▶ _JOB_
Find every line in the entries below that contains the string "true", and copy each of those lines.

▶ _EXERCISE MATERIAL_
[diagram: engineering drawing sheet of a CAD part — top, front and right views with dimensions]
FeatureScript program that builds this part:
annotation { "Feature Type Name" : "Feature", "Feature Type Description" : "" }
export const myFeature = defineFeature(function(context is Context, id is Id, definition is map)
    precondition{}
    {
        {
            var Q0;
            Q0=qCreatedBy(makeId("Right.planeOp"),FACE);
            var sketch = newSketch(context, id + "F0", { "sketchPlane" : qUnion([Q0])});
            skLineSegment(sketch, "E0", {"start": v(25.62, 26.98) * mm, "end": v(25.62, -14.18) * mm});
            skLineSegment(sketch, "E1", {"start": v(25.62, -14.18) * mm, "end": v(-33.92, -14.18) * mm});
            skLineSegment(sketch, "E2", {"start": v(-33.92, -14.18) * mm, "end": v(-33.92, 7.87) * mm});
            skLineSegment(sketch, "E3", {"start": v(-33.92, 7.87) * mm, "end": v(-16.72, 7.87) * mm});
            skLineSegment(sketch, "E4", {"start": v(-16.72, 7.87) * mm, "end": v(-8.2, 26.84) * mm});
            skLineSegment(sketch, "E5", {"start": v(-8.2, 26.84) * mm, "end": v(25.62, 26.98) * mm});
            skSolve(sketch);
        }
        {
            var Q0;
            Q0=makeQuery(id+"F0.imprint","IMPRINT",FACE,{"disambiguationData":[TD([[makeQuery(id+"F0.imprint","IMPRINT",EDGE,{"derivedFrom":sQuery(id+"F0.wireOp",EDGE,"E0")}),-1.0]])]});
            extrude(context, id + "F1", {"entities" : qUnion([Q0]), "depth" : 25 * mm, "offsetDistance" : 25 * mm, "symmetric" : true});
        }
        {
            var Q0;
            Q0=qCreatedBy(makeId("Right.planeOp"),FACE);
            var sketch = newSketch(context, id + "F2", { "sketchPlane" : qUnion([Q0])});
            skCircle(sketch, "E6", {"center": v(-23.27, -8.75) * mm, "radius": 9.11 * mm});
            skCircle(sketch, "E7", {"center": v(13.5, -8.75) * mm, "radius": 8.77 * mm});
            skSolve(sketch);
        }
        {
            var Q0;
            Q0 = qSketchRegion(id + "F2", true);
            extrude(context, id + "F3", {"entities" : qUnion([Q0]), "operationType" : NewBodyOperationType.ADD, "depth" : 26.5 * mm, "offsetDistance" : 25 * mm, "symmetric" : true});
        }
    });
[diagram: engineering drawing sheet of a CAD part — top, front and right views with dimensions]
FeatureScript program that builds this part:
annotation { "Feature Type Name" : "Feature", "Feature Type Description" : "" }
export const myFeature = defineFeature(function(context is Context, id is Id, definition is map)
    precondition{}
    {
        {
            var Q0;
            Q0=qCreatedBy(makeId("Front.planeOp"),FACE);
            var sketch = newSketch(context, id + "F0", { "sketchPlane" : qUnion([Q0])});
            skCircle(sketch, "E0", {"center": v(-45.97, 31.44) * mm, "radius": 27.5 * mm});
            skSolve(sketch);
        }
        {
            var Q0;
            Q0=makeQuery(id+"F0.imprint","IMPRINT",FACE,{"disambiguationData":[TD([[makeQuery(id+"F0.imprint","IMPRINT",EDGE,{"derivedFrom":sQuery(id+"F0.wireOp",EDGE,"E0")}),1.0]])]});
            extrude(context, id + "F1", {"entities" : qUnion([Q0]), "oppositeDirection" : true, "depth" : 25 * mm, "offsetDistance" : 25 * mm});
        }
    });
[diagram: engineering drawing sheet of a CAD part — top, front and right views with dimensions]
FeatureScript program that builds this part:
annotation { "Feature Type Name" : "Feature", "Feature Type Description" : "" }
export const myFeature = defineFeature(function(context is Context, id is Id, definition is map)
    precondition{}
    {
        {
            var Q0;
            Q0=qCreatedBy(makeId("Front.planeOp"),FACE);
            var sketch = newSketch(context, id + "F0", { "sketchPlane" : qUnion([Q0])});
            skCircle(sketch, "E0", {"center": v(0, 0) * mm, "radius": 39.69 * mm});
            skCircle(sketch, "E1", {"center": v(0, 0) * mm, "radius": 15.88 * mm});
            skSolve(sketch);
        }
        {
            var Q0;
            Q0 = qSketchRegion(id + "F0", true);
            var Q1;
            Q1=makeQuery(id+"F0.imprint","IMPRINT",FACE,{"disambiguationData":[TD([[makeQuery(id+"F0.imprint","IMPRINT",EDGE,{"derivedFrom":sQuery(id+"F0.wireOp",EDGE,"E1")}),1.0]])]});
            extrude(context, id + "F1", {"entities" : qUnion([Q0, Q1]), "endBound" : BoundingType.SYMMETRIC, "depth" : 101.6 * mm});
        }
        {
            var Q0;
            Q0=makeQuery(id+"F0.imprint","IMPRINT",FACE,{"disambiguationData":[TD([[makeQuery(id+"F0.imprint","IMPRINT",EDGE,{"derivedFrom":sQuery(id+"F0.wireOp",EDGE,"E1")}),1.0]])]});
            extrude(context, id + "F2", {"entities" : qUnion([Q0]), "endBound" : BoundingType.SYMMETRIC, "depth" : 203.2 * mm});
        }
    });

▶ _SOLUTION_
            extrude(context, id + "F1", {"entities" : qUnion([Q0]), "depth" : 25 * mm, "offsetDistance" : 25 * mm, "symmetric" : true});
            Q0 = qSketchRegion(id + "F2", true);
            extrude(context, id + "F3", {"entities" : qUnion([Q0]), "operationType" : NewBodyOperationType.ADD, "depth" : 26.5 * mm, "offsetDistance" : 25 * mm, "symmetric" : true});
            extrude(context, id + "F1", {"entities" : qUnion([Q0]), "oppositeDirection" : true, "depth" : 25 * mm, "offsetDistance" : 25 * mm});
            Q0 = qSketchRegion(id + "F0", true);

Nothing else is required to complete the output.